Homeoffice wird immer beliebter
25.06.2020 | Schon vor Corona-Krise

Homeoffice wird immer beliebter

Der Trend zum Homeoffice begann schon vor der Corona-Krise. Die Zahl der Berufstätigen, die von zu Hause arbeiten, hat innerhalb der letzten drei Jahre um 7 Prozent zugenommen, zeigt eine repräsentative Befragung im Auftrag der Initiative Gesundheit und Arbeit (iga).

Mehr als ein Drittel aller Beschäftigten arbeiten im Homeoffice

Homeoffice war in den letzten Wochen für viele Unternehmen eine gute Option, die Corona-Pandemie zu meistern. Eine repräsentative Befragung von rund 2.000 Erwerbstätigen im Auftrag der Initiative Gesundheit und Arbeit (iga) zeigt jedoch, der Trend hat schon vorher begonnen. Bereits 2019 hatten schon 35 Prozent aller Befragten die Möglichkeit, im Homeoffice oder von unterwegs zu arbeiten. Das ist ein Plus von 7 Prozent gegenüber der letzten Erhebung von 2016.

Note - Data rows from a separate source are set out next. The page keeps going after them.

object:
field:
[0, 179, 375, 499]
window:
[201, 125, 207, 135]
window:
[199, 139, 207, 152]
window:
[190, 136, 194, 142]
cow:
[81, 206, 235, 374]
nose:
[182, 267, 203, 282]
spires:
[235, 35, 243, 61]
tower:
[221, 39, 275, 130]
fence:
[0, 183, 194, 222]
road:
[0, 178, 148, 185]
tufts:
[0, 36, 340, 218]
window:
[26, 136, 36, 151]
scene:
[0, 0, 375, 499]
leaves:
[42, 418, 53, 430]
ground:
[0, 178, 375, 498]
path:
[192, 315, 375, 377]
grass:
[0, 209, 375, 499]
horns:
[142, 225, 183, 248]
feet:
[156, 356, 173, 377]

Die Befragung rund um das Thema Flexibilisierung ist Bestandteil des iga.Barometers, das regelmäßig einen Überblick über den Stellenwert von Arbeit liefert.

iga
Neue Erkenntnisse zu Sinnerleben bei der Arbeit

Mit dem iga.Report 43 führt die Initiative Gesundheit und Arbeit ihre regelmäßigen Befragungen von Erwerbstätigen in Deutschland fort. Neben dem Thema Homeoffice liegt ein weiterer Schwerpunkt auf dem Thema „Sinn und Arbeit“.

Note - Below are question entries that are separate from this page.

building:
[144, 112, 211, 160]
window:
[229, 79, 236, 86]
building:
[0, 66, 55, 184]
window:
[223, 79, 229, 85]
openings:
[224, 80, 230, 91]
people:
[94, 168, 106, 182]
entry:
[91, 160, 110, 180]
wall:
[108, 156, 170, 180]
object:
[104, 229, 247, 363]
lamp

Vor allem Führungskräfte und Männer nutzen Homeoffice

Mit 44 Prozent machen vor allem Führungskräfte von der Option Homeoffice Gebrauch. Unter allen Beschäftigten ohne Personalverantwortung liegt der Anteil bei 29 Prozent.

Interessant ist auch der Geschlechtervergleich. Während bei den Männern 39 Prozent mobil arbeiten, sind es bei den Frauen nur 29 Prozent.

68 Prozent der Arbeitnehmer haben Gleitzeitregelungen

Neben Homeoffice und mobilem Arbeiten fragten die Interviewer auch nach weiteren Möglichkeiten der flexiblen Arbeitsgestaltung. So gaben 68 Prozent an, dass sie Gleitzeitregelungen nutzen können. Vor drei Jahren waren es noch vier Prozent mehr.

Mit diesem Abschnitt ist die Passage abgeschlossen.